#### How to complete this task:
An exact restatement of all the data is required, with the pictures left out.

#### Supplied information:

· · ·

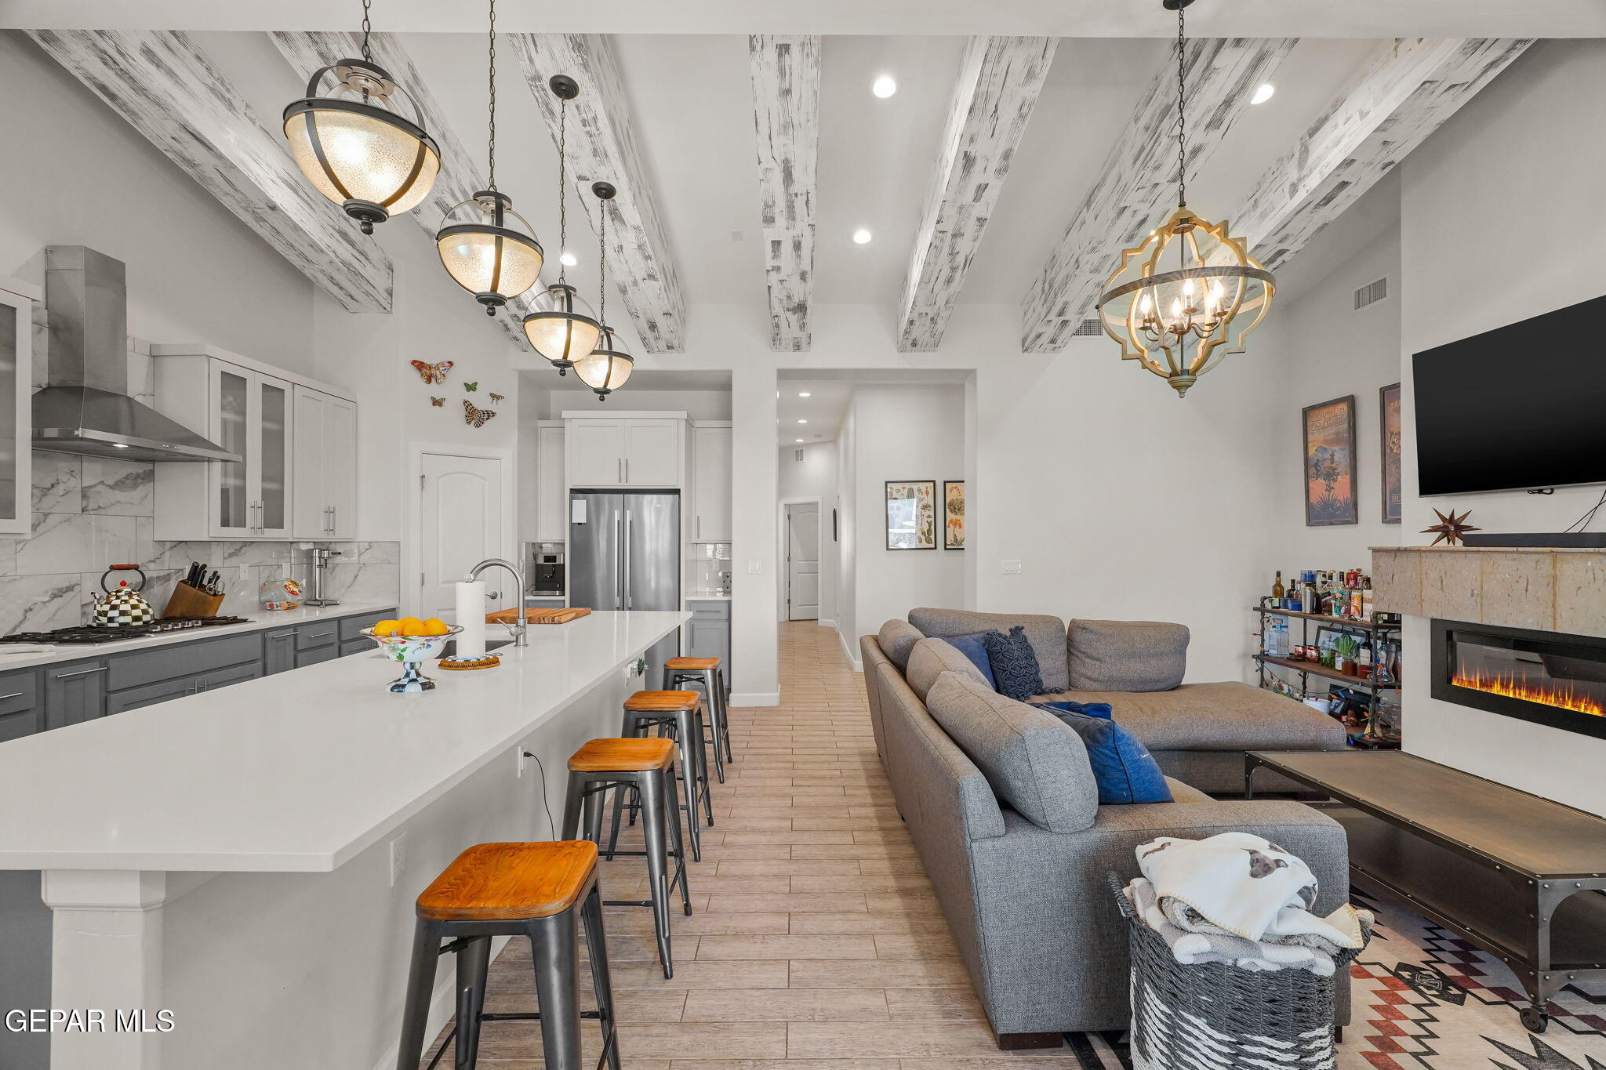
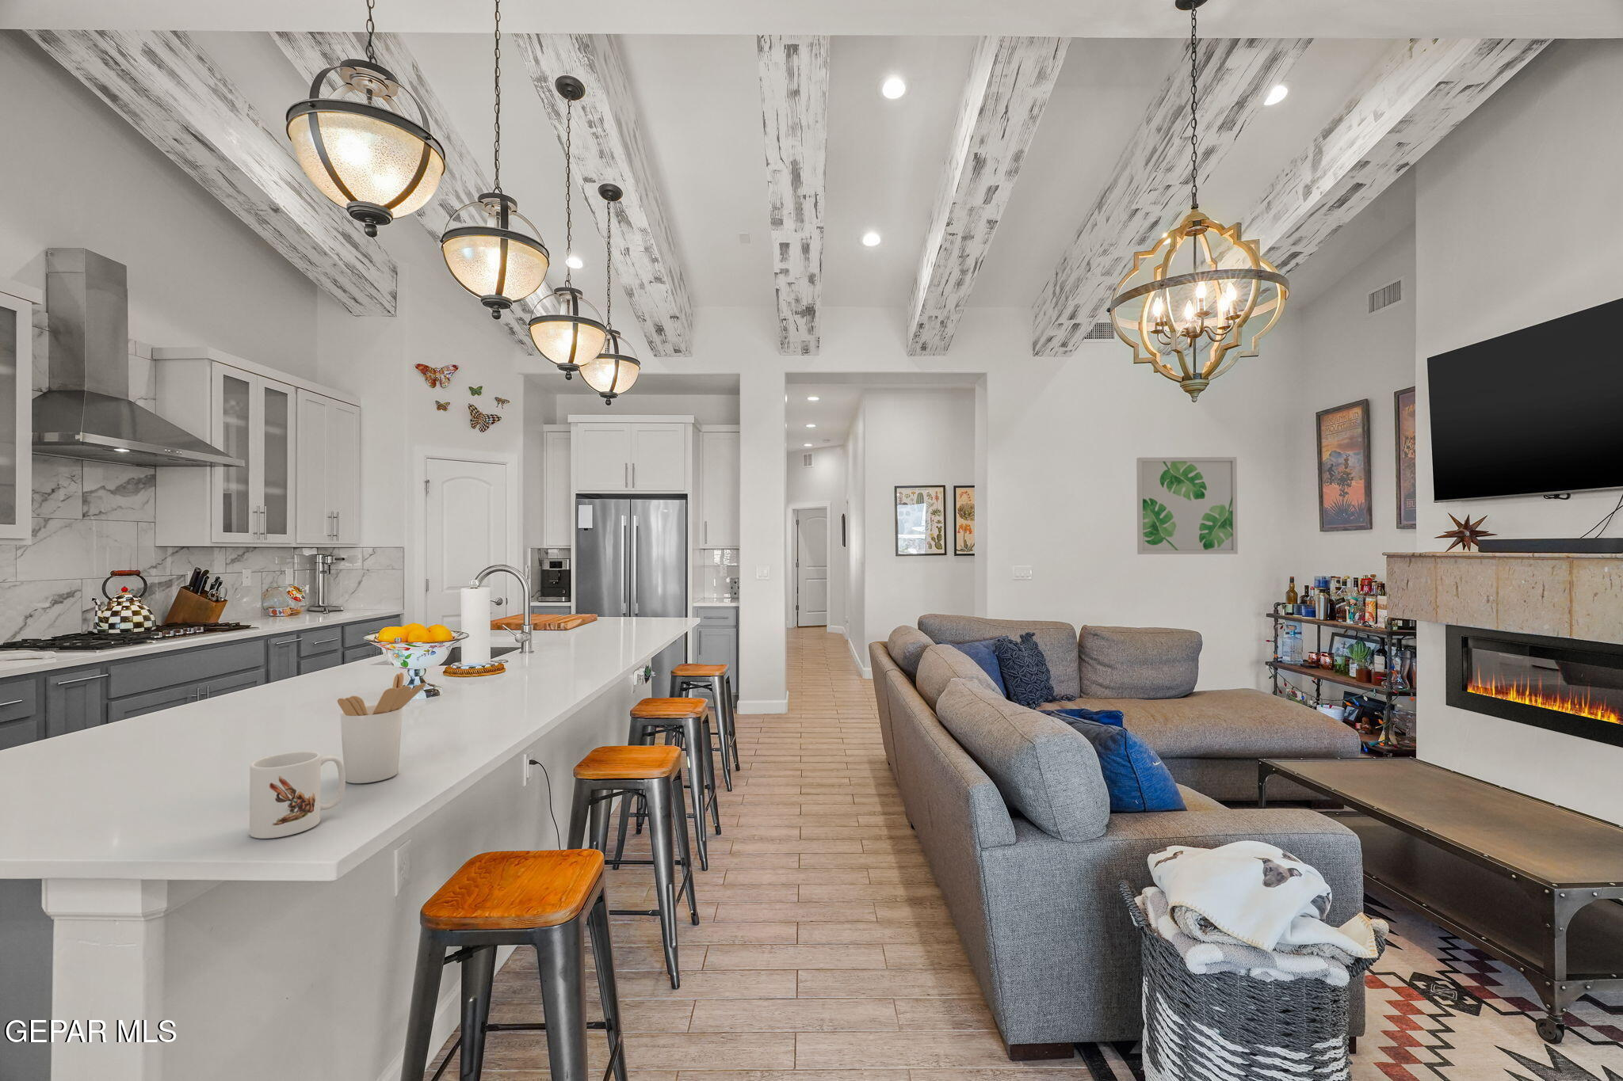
+ wall art [1135,456,1238,555]
+ mug [249,750,346,840]
+ utensil holder [337,672,426,784]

· · ·

#### Answer to the exercise:
+ wall art [1135,456,1238,555]
+ mug [249,750,346,840]
+ utensil holder [337,672,426,784]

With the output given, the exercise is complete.